Most classifiers output a **risk probability** (or score). A **threshold** converts that probability into a decision:

- If `P(risk=1) ≥ threshold` → predict **High Risk**
- Else → predict **Low Risk**

The default threshold **0.5** assumes equal error costs and equal priorities, which is **not true** here.

Because **False Negatives are more costly**, we will likely choose a **lower threshold** than 0.5 to increase High-Risk recall (accepting more false positives).


## 7) Decision policy for selecting an operating threshold (to implement in Notebook 04)

Threshold selection is a **business policy** informed by validation results.

A practical approach aligned with this project:

1. Choose a **minimum target recall** for High Risk (e.g., ≥ 0.85 or ≥ 0.90 on validation).
2. Among thresholds that meet the recall target, select the one that:
   - maximizes precision (reduces false alarms), and/or
   - improves PR-AUC and overall stability.

This creates a transparent, defensible trade-off between prevention (recall) and operational impact (precision).


## 8) Model comparison and selection rule (to implement in Notebook 04)

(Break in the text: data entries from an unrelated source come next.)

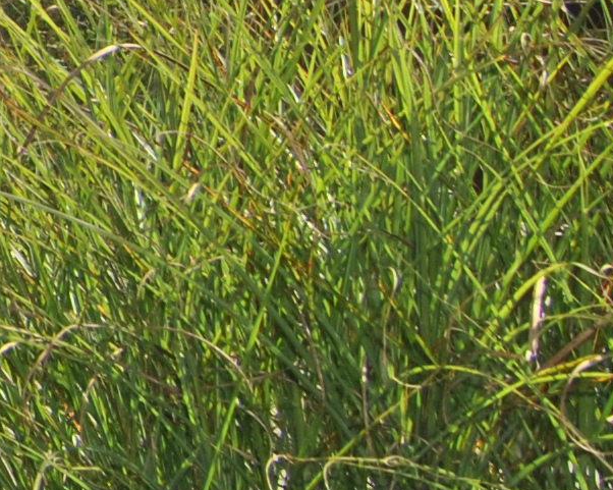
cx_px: -1158
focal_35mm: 127
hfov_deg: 10.9
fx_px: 2303
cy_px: -221
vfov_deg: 11.7
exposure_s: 1/200
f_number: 9
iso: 100
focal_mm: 14
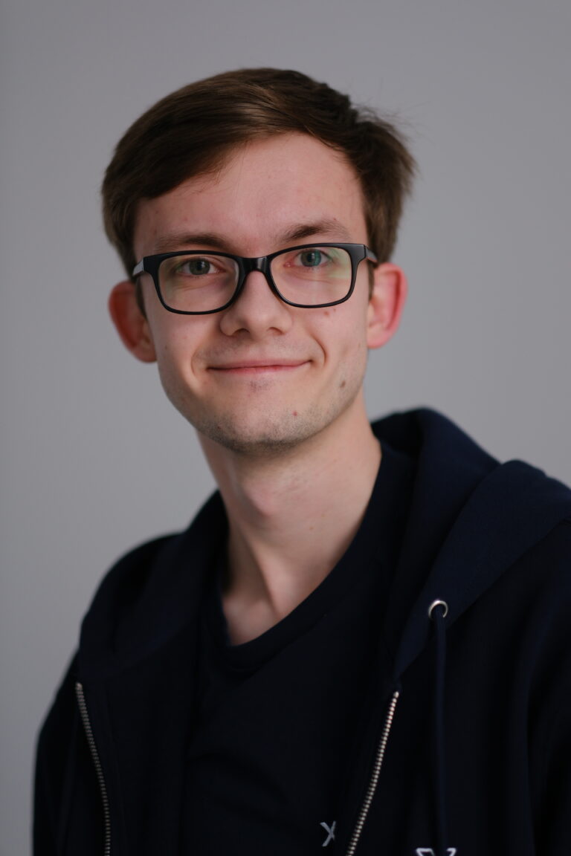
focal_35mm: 84
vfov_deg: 24.2
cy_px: 428
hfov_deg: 16.3
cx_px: 286
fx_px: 1998
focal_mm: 56
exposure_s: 1/85
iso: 250
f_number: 1.2
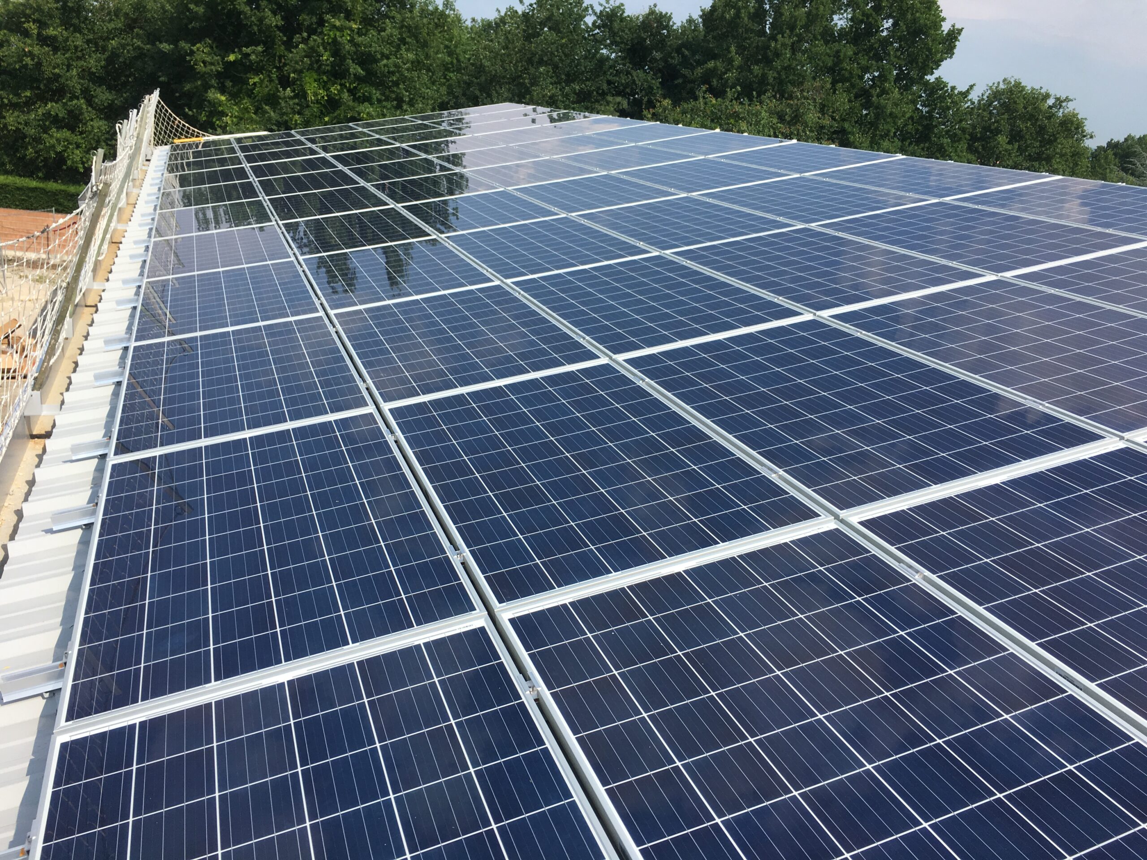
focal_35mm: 29
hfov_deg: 61.7
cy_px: 430
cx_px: 574
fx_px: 961
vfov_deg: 48.2
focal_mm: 4.15
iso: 25
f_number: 2.2
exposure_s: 1/1876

In `04_risk_modeling.ipynb`, we will compare candidate models under the same train/validation protocol.

**Selection rule**
- A model must first satisfy the **High-Risk recall target** on validation.
- If multiple models satisfy the target, prefer the model with:
  - higher precision (risk=1) at the chosen operating threshold,
  - higher PR-AUC,
  - stable performance (small variance across folds, if cross-validation is used),
  - and strong interpretability where feasible.

This keeps the project aligned with the prevention objective and supports explainability.


## 9) Why probability calibration may be needed (to implement in Notebooks 04–05)

The final deliverable includes a **risk calculator** used for decision support.

If we present probabilities (e.g., “risk = 0.72”), we want them to be **calibrated**, meaning:

- predicted probabilities match observed frequencies (on average)

Calibration matters because:
- a well-ranked model (good AUC) can still output poorly calibrated probabilities,
- business rules may depend on probability cutoffs,
- stakeholders interpret probabilities as real-world risk levels.

Calibration will be evaluated later and applied if needed.


## 10) Guardrails, assumptions, and limitations

- This project identifies **associations**, not causal effects (correlation ≠ causation).
- The model is trained on historical data; changes in production processes or measurement protocols can shift performance.
- Risk framing is specific to the chosen threshold (`quality ≤ 5`); alternative definitions would require re-validation.
- The model supports **screening and prevention**, not final quality certification.

All subsequent modeling decisions must remain consistent with this framework.